I tweaked the recipe just a little to add a little more zip, and now it's yummmmmy.  The kids all chowed down on it too.  I was impressed.

  • 4 (4oz) boneless, skinless chicken breast halves
  • 3 TBS corn starch
  • 2 TBS soy sauce
  • 1/2 tsp ground ginger
  • 1/4 tsp garlic powder
  • 1/2 tsp garlic salt
  • 3 TBS cooking oil, divided (I used olive oil)
  • 2 cups broccoli floretts
  • 1 cup sliced celery (didn't add)
  • 1 cup thinly sliced carrots
  • 1 small onion, cut into wedges
  • 1 cup water
  • 1 tsp chilcken bouilon granules  (I replaced this and the water with a cup of chicken broth)

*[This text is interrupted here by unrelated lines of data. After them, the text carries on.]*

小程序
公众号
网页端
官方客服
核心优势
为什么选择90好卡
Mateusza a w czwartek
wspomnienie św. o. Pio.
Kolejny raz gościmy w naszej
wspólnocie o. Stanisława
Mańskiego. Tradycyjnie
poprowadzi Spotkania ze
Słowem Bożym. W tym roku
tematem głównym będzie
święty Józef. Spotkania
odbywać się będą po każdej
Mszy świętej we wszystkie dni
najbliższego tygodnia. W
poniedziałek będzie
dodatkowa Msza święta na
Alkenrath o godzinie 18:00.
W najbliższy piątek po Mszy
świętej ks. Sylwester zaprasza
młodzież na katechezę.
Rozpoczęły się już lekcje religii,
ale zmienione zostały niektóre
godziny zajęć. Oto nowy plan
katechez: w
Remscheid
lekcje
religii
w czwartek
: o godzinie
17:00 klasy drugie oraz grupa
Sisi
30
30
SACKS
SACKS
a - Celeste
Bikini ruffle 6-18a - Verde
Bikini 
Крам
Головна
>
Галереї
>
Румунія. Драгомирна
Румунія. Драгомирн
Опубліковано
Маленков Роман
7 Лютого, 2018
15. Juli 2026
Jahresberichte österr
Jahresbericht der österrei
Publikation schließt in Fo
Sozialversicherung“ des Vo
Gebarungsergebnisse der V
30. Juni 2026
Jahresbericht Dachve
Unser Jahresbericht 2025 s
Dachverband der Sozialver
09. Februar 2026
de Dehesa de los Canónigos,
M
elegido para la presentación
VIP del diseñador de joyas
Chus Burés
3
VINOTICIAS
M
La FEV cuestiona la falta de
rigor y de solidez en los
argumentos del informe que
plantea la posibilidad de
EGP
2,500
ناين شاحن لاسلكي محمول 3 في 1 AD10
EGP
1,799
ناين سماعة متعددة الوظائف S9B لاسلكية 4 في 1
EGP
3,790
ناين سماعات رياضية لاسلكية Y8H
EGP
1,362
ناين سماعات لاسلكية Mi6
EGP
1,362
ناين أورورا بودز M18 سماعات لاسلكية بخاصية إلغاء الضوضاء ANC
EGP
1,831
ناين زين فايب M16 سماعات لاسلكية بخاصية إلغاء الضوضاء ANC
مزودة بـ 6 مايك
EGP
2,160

  1. Cut chicken into 1/2-in. strips; place in a resealable plastic bag. Add cornstarch and toss to coat. Combine soy sauce, ginger and garlic powder; add to bag and shake well. Refrigerate for 30 minutes.
  2. In a large skillet or wok, heat 2 tablespoons of oil; stir-fry chicken until no longer pink, about 3-5 minutes. Remove and keep warm. Add remaining oil; stir- fry broccoli, celery, carrots and onion for 4-5 minutes or until crisp-tender. Add water and bouillon. Return chicken to pan. Cook and stir until thickened and bubbly.

Monday, September 13, 2010

Chicken Taquitos

Please excuse the messy background.  I was in too much of a hurry to snap the shot before the sun went down and/or the baby started crying.

These were very yummy, good enough and pretty enough for company, but easy enough for a weeknight.  Sooooo much better than the frozen store-bought taquitos, there's not even a comparison. 
  • 4 boneless, skinless chicken breasts cooked, shredded*
  • 1 1/2 cups shredded smoked cheddar and swiss cheese blend (if you can't find the blend, you can just use smoked cheddar)
  • 1 (7oz) can salsa verde (about 1 cup)
  • 1 cup chopped onion
  • 20 6-in corn tortillas
  • 1 quart oil for frying or a little olive oil for baking**
  • 1 cup sour cream (optional)
  • 1 cup chunky salsa (optional)
  • 1 cup guacamole (optional)
  1. Heal oil in deep fryer to 350**.
  2. In a medium bowl, mix together chicken, cheese, salsa verde, and onions.  Spoon about 1 1/2 TBS chicken mixture into soft*** tortilla.  You'll want your tortilla about 1" wide when rolled.  The filling shouldn't come close to the ends or it will fall out.  Secure with toothpicks.
  3. Fry rolls 4 or 5 at a time, so they have enough room to cook evenly.  Drain on paper towels, top with sour cream, salsa, and/or guacamole.
Ok, here are my notes. 
*To make the shredded chicken, I just stuck the chicken and a can of chicken broth in the crockpot on hi for about 4 hours
**You can either bake or fry these babies.  I baked them.  I put the rolled tquitos on a cookie sheet, brushed them with olive oil (be sure to get the ends), and baked them at 500 for about 10 minutes, until golden brown. 
***There are several methods to softening the tortilla so they don't crack while rolling them.  My favorite method is to stick a couple of tortillas in a zip lock bag, zip it closed, and cook it on hi for 15 seconds.  When you do it this way, you won't even need to use the toothpicks, they'll just stay in place.  I've heard there are some health risks to doing it this way, but I guess that means I care more about having pretty taquitos than my health.  Shame on me!

Guacamole



Wowza this guac is full of flavor.  I made it with taquitos tonight, and it sorta stole the show.  VERY yummy, I'll be making this again very soon. 

  • 3 avacados, peeled, pitted, and mashed
  • 1 lime, juiced (I used 1 TBS of lime juice)
  • 1 tsp salt
  • 1/2 cup diced onion
  • 3 TBS chopped fresh cilantro
  • 2 Roma (Plum) tomatoes, diced (about 1 cup)
  • 1 tsp minced garlic
  • 1 pinch cayenne pepper
  1. In a medium bowl, mash together avacados, lime juice and salt.  Mix in onion, cilantro and tomatoes, and garlic.  Stir in cayenne pepper.  Refridgerate one hour for best results, or serve immediately. 
I liked the guacamole chunky, but you can smooth it out by pureeing it.


**The lime juice helps the avacados not change color, so you can make it ahead (by a few hours, anyway)  If you're going to make it the night before, mix everything except the avacados, and add them right before you serve.